Technology is advancing so rapidly today it is difficult to consider technology-based artwork in its proper context. When Korean-American artist Nam June Paik created a series of works utilizing television sets, there were no smart phones. Paik died one year before the first iPhone was launched (2007). Video Cassette Recorders (VCR) did not become commercially popular until the early 1980s. At that time, my family’s rotary phone was still stuck to the wall, and we were still watching a black and white TV with bunny ears that picked up five network stations.
Flat screen technology was not commercially available until 1997, and the first videowall using multiple TV screens was not built until 1985 — when Paik began his TV series.

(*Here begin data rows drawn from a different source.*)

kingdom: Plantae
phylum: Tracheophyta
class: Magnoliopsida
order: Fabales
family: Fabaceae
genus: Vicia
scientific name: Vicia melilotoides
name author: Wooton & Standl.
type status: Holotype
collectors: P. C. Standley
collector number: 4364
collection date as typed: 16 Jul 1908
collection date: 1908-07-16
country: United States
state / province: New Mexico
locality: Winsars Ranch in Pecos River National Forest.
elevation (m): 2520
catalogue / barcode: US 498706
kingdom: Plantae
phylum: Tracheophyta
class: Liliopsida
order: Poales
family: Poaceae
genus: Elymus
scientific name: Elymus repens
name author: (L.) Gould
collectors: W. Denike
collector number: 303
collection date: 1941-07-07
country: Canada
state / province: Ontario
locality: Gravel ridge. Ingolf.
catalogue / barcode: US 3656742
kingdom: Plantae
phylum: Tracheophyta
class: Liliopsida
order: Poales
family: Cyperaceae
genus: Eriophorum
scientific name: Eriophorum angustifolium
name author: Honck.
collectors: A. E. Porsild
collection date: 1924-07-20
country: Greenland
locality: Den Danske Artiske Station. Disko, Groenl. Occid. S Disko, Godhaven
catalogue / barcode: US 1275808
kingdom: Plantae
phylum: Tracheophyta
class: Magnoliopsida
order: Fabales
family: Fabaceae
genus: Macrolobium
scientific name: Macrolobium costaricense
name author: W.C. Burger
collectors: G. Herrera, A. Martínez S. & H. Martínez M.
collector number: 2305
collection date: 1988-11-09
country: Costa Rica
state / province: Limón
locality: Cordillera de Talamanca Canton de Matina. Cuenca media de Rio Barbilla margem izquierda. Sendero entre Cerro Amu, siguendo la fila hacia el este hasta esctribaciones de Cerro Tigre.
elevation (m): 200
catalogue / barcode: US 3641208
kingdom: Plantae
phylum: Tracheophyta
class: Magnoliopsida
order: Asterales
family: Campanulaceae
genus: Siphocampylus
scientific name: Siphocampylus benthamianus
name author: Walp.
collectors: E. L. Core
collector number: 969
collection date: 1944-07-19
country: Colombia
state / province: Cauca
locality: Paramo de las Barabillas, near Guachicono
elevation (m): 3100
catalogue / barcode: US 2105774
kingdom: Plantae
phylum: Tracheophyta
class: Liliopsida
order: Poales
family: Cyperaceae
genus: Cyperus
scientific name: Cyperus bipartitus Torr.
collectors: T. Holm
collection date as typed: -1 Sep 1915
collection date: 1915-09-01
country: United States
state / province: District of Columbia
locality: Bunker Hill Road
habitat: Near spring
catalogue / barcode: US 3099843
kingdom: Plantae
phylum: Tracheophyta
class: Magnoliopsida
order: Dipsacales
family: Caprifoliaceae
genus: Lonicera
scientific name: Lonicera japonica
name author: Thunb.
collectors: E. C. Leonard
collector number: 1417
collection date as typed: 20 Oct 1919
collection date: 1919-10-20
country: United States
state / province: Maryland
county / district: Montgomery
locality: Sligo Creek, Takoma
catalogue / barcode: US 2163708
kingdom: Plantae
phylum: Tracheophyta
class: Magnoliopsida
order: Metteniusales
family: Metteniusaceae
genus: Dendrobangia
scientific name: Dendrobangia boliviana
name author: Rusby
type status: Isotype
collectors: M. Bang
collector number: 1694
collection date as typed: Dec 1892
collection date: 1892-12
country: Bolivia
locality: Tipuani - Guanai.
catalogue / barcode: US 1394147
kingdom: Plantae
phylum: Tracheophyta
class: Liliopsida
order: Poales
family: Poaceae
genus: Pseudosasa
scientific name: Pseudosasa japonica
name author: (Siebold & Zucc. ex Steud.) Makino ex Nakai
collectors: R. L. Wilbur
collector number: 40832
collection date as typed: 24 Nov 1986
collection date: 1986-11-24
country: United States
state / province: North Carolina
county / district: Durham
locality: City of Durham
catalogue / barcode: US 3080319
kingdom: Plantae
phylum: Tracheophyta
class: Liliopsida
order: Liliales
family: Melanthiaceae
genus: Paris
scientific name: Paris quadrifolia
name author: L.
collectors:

Paik was on the edge of technological advances. He not only utilized the technology but was an innovator in this space. As early as 1963 Paik was working with engineers to develop the video synthesizer, a key element in the work shown here, entitled Video Flag. Although immersed in the technology of the day, Paik was a devout Buddhist and never drank, smoked or drove a car. This particular piece uses 70 monitors that display rapidly moving red, white and blue images that form the stars and stripes of the American Flag. The work was intended to engage an otherwise passive viewer by embracing American pop culture and technology’s increasing role in shaping our lives.
His work was considered a part of a Neo-Dada art movement labeled Fluxus, which was greatly influenced by musician John Cage.
On a personal note, Paik’s work piggybacked on technological advances credited to one of my distant ancestors, John Logie Baird, a Scottish-born engineer. He was credited with demonstrating the first working television in 1926. He later conducted the first successful transatlantic TV transmission and developed the first purely electronic color television picture tube. Baird’s development of broadcasting and home entertainment technology has secured his place in TV history. He was listed as one of the 100 Greatest Britons and was inducted into the Scottish Science Hall of Fame in 2015.